MacKenna: Tratado 28,1 (IV,4,1) — A memória em sua relação à união da alma e do corpo (1)

1. What, then, will be the Soul’s discourse, what its memories in the Intellectual Realm, when at last it has won its way to that Essence?

Obviously from what we have been saying, it will be in contemplation of that order, and have its Act upon the things among which it now is; failing such Contemplation and Act, its being is not there. Of things of earth it will know nothing; it will not, for example, remember an act of philosophic virtue, or even that in its earthly career it had contemplation of the Supreme.

When we seize anything in the direct intellectual act there is room for nothing else than to know and to contemplate the object; and in the knowing there is not included any previous knowledge; all such assertion of stage and progress belongs to the lower and is a sign of the altered; this means that, once purely in the Intellectual, no one of us can have any memory of our experience here. Further; if all intellection is timeless – as appears from the fact that the Intellectual beings are of eternity not of time – there can be no memory in the intellectual world, not merely none of earthly things but none whatever: all is presence There; for nothing passes away, there is no change from old to new.

This, however, does not alter the fact that distinction exists in that realm – downwards from the Supreme to the Ideas, upward from the Ideas to the Universal and to the Supreme. Admitting that the Highest, as a self-contained unity, has no outgoing effect, that does not prevent the soul which has attained to the Supreme from exerting its own characteristic Act: it certainly may have the intuition, not by stages and parts, of that Being which is without stage and part.

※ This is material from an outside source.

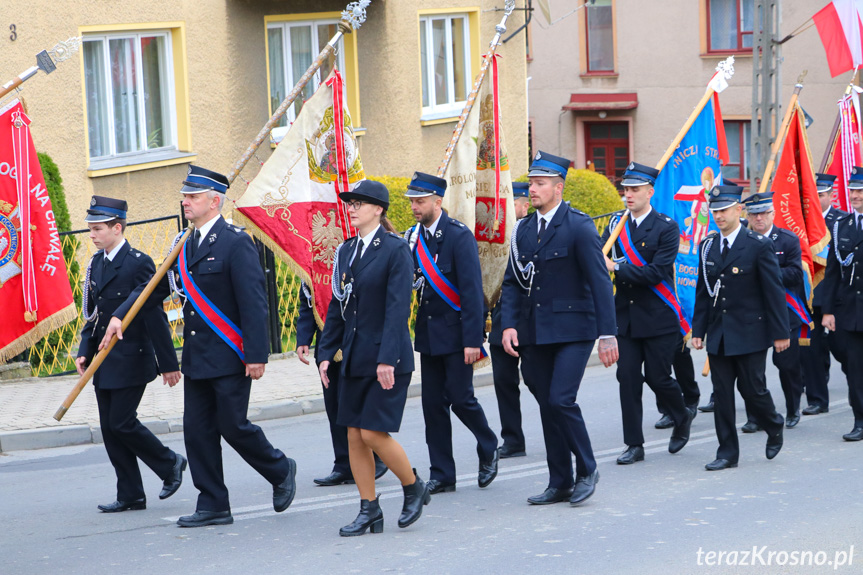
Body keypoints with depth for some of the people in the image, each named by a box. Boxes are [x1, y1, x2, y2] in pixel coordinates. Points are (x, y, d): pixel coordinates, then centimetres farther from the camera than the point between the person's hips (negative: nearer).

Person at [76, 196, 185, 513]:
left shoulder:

But that would be in the nature of grasping a pure unity?

No: in the nature of grasping all the intellectual facts of a many that constitutes a unity. For since the object of vision has variety [distinction within its essential oneness] the intuition must be multiple and the intuitions various, just as in a face we see at the one glance eyes and nose and all the rest.

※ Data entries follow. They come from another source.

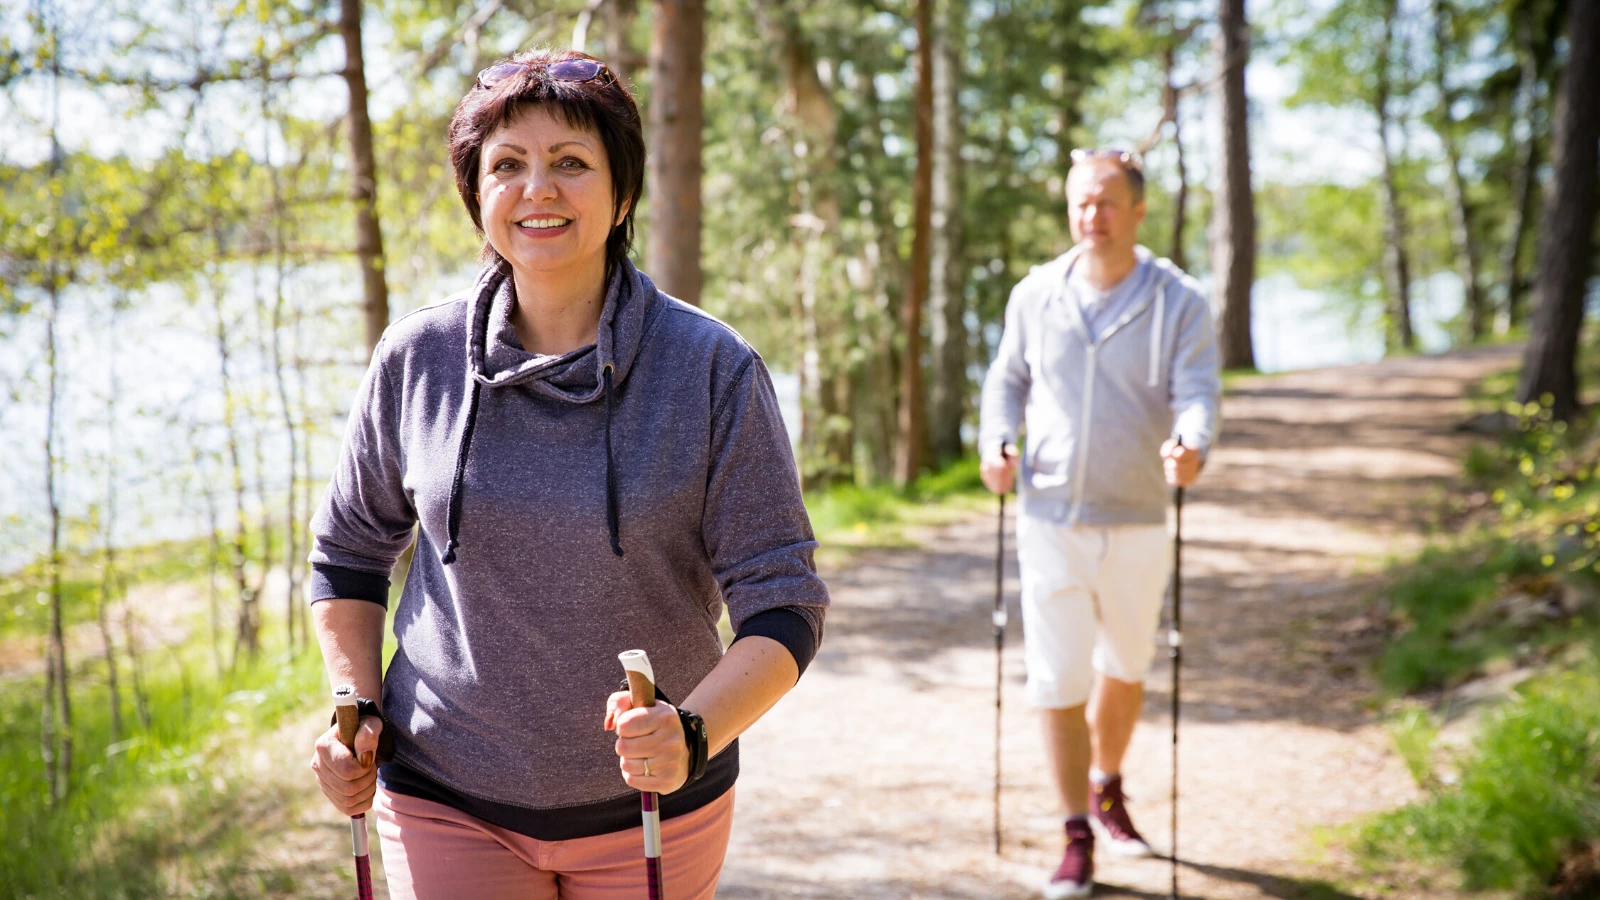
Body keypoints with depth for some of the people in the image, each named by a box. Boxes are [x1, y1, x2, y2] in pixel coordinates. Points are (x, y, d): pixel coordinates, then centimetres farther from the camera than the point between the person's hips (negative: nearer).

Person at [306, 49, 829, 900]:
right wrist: (354, 705, -1)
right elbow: (349, 548, 11)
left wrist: (695, 732, -28)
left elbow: (783, 604, -11)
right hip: (448, 798, 1)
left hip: (651, 804, 0)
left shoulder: (715, 371, -11)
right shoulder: (416, 359, -5)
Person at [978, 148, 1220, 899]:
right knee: (1058, 683, -3)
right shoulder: (1034, 296, 2)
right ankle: (1077, 839, 11)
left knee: (1126, 668, 18)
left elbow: (1198, 392, -14)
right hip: (1050, 519, 0)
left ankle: (1107, 792, 44)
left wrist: (1191, 447, -35)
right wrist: (995, 443, -6)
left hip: (1137, 523, 0)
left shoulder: (1179, 302, -5)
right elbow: (1007, 379, 13)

But is not this impossible when the object to be thus divided and treated as a thing of grades, is a pure unity?

No: there has already been discrimination within the Intellectual-Principle; the Act of the soul is little more than a reading of this.

First and last is in the Ideas not a matter of time, and so does not bring time into the soul’s intuition of earlier and later among them. There is a grading by order as well: the ordered disposition of some growing thing begins with root and reaches to topmost point, but, to one seeing the plant as a whole, there is no other first and last than simply that of the order.

Still, the soul [in this intuition within the divine] looks to what is a unity; next it entertains multiplicity, all that is: how explain this grasping first of the unity and later of the rest?

The explanation is that the unity of this power [the Supreme] is such as to allow of its being multiple to another principle [the soul], to which it is all things and therefore does not present itself as one indivisible object of intuition: its activities do not [like its essence] fall under the rule of unity; they are for ever multiple in virtue of that abiding power, and in their outgoing they actually become all things.

For with the Intellectual or Supreme – considered as distinct from the One – there is already the power of harbouring that Principle of Multiplicity, the source of things not previously existent in its superior.